• _INSTRUCTIONS FOR THE TASK_
List every distinct hyphenated word in the page on non-communicable diseases, including its title.

• _TEXT SHOWN_
+++

Acting Early on Non-Communicable Diseases 2026
Page 14 of 32 · WEF_Acting_Early_on_Non-Communicable_Diseases_2026.pdf
Yet fundamental challenges persist across all
health systems examined. Disease-management
programmes typically remain disease-specific,
creating fragmented care for populations with
multimorbidity. Despite rising levels of complex
multimorbidity in all of the countries in scope, none
has developed comprehensive clinical guidelines
for multimorbidity management. This results in
clinicians navigating complex decisions without
evidence-based guidance, often defaulting to
treating each condition in isolation. This gap
between health system organization (structured
around single diseases) and population needs
(increasingly characterized by multiple interacting conditions) represents perhaps the most
fundamental misalignment in contemporary chronic
disease management.
Even for single conditions with well-established
treatment protocols, substantial gaps exist
between clinical guidelines and actual practice.

+++

• _ENTRIES SUPPLIED_
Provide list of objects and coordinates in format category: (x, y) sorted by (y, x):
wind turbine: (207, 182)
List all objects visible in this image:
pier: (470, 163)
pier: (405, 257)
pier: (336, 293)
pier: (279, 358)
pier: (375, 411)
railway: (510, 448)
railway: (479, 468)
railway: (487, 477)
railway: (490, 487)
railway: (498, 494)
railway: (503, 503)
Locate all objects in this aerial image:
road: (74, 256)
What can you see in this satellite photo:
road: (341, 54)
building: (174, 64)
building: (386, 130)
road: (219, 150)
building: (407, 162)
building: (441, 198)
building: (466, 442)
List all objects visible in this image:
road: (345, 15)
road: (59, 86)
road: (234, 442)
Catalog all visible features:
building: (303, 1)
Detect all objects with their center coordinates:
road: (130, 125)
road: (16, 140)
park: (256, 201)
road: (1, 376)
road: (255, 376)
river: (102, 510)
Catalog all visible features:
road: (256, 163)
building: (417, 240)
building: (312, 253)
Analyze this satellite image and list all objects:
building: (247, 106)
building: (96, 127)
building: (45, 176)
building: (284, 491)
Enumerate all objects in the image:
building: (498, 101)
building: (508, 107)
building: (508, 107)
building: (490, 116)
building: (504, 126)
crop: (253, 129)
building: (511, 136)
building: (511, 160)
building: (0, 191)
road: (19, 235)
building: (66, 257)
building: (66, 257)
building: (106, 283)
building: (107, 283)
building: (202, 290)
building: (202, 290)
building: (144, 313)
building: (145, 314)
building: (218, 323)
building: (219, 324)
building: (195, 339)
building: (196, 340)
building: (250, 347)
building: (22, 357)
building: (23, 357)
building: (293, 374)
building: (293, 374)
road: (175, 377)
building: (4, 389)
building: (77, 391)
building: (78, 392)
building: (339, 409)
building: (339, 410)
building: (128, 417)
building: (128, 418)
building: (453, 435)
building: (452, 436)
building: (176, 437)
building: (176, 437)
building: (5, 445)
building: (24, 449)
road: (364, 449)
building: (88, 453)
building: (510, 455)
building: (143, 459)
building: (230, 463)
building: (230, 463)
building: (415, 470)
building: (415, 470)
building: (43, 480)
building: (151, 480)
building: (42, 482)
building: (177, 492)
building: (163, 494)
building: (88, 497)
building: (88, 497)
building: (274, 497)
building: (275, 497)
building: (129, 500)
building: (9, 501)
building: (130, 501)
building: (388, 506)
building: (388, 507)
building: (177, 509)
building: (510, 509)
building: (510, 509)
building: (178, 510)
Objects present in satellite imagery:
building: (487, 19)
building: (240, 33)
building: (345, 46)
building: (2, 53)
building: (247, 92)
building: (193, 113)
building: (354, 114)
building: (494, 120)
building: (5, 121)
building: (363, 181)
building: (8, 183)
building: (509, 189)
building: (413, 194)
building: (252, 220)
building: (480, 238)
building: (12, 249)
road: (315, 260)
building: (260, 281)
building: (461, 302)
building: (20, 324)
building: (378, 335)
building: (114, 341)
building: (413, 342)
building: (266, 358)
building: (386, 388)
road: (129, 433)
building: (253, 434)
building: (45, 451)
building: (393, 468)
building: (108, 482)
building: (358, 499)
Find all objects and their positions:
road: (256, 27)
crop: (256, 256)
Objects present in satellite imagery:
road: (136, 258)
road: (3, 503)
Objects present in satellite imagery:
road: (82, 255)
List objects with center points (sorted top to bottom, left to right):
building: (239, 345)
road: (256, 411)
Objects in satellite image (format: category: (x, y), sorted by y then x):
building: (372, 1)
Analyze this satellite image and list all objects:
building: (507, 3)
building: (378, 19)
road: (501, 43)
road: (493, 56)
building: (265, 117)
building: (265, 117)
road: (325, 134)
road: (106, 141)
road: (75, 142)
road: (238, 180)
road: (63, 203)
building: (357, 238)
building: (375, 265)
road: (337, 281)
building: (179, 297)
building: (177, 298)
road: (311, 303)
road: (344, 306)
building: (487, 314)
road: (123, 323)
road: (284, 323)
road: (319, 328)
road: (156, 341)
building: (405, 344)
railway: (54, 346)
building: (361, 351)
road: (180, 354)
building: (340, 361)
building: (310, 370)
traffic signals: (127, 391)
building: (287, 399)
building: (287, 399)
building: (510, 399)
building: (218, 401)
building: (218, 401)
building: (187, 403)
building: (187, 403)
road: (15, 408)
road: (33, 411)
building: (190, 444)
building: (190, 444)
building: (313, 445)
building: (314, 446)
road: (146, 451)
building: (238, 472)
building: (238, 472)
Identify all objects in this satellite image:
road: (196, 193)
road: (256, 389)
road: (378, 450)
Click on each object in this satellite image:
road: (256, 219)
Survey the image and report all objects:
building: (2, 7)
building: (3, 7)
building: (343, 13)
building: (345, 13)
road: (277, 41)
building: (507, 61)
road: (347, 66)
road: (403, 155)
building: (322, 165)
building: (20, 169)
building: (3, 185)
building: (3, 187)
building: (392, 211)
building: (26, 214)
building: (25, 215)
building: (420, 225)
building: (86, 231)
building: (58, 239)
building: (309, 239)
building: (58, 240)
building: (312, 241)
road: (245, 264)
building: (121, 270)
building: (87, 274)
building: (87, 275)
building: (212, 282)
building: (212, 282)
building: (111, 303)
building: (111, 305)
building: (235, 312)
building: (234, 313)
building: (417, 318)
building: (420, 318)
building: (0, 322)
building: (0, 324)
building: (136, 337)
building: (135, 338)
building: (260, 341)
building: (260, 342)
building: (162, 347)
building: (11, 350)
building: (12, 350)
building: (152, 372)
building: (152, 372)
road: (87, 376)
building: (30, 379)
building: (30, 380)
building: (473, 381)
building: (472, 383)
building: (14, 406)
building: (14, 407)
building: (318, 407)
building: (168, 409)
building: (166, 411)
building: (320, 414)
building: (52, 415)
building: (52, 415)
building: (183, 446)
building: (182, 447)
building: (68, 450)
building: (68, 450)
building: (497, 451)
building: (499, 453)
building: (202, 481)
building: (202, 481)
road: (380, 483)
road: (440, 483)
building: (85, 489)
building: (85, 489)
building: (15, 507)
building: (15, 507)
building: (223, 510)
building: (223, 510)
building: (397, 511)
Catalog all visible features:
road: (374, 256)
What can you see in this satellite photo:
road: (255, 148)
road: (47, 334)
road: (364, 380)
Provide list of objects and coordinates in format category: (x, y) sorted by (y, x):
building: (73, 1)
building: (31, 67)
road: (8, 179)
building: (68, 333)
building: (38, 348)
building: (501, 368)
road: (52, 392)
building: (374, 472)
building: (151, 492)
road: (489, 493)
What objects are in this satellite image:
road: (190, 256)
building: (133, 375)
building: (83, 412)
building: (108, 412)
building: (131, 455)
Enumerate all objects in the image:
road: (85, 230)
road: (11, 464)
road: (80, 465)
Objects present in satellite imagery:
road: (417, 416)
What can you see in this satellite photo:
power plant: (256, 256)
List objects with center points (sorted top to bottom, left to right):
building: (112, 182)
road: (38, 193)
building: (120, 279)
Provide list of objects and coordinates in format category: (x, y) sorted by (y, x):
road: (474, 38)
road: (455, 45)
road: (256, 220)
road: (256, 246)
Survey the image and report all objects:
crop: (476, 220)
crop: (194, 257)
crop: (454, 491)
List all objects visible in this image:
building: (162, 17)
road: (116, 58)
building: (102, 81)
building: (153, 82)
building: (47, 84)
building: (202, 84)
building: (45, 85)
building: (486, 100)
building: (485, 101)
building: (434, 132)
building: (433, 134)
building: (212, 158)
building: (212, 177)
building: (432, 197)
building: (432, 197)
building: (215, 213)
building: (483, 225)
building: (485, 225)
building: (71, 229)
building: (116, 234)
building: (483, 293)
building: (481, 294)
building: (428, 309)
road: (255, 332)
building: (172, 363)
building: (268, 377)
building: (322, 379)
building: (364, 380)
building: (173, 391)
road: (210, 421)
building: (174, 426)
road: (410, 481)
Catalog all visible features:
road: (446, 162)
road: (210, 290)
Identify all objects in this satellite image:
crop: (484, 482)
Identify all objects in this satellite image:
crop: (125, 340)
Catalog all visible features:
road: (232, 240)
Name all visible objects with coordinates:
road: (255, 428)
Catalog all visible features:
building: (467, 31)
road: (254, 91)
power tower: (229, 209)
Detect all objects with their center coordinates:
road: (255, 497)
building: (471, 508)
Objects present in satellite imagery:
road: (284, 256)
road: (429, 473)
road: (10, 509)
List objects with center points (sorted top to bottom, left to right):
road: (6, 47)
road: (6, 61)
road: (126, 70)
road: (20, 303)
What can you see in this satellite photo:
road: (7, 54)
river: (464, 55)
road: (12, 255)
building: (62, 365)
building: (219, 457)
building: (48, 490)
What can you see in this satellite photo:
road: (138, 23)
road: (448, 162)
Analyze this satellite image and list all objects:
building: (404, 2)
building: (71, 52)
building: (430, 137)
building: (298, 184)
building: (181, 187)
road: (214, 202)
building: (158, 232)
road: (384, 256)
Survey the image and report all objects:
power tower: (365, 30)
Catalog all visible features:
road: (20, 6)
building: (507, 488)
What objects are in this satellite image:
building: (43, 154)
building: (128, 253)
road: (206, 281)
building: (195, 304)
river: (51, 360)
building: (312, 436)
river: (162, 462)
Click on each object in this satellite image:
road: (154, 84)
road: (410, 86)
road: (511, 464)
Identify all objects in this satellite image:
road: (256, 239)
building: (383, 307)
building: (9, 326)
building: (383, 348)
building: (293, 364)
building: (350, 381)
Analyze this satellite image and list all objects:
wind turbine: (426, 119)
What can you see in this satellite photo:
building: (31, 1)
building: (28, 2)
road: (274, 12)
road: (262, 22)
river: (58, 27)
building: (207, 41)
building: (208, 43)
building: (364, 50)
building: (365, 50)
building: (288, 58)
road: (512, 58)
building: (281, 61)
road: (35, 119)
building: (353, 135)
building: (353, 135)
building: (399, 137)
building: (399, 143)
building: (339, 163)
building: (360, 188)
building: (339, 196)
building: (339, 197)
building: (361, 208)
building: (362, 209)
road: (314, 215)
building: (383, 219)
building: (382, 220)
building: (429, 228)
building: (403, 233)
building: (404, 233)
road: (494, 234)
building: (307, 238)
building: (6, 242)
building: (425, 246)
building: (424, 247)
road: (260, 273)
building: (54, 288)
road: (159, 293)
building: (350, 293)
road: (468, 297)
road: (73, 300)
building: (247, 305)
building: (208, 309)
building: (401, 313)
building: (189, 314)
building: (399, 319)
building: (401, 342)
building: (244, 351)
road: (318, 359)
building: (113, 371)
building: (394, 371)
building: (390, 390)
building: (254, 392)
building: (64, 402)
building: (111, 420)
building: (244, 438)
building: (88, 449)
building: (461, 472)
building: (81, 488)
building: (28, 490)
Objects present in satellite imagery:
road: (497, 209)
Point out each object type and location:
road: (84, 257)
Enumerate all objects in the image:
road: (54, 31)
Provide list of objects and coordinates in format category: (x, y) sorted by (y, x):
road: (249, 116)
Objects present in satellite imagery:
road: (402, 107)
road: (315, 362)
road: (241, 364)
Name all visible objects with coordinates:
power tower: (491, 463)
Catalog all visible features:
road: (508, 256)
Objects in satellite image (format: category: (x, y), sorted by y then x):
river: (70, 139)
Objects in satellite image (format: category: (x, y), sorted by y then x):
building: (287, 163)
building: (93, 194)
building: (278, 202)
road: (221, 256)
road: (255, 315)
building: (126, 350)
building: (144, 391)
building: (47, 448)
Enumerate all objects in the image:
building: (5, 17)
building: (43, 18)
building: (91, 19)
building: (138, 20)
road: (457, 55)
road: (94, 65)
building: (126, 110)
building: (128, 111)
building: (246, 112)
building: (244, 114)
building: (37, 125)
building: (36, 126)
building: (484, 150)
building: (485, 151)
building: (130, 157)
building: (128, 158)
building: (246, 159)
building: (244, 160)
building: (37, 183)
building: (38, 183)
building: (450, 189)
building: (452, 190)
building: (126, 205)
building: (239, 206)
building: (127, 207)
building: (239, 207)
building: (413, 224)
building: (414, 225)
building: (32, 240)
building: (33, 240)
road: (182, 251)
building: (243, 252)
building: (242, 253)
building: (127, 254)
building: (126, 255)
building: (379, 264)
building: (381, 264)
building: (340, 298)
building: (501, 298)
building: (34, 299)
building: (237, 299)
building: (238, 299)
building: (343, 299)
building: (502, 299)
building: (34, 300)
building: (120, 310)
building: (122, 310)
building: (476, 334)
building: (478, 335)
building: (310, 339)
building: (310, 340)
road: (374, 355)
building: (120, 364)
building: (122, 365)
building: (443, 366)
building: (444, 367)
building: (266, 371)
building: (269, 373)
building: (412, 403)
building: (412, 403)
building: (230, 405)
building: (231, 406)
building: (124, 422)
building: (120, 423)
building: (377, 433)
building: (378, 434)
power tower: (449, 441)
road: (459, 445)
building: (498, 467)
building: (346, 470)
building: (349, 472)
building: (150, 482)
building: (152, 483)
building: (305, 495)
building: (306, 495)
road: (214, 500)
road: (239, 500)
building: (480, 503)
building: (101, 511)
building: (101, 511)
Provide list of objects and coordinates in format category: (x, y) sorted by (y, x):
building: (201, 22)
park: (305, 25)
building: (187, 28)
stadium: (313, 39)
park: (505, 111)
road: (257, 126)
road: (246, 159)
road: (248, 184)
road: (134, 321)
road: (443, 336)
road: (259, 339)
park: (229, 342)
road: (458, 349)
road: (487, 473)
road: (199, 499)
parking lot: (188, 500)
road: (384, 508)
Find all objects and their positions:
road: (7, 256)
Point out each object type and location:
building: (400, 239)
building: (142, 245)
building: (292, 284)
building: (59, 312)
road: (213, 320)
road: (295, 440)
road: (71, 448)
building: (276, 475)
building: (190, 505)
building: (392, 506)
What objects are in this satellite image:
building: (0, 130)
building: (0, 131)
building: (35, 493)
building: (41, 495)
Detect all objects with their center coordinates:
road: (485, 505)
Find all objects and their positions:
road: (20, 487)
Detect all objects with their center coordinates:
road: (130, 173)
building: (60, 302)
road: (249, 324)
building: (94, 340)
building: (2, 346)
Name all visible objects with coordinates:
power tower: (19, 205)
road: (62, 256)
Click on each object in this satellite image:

+++

• _RESULT_
Non-Communicable
Disease-management
disease-specific
evidence-based
well-established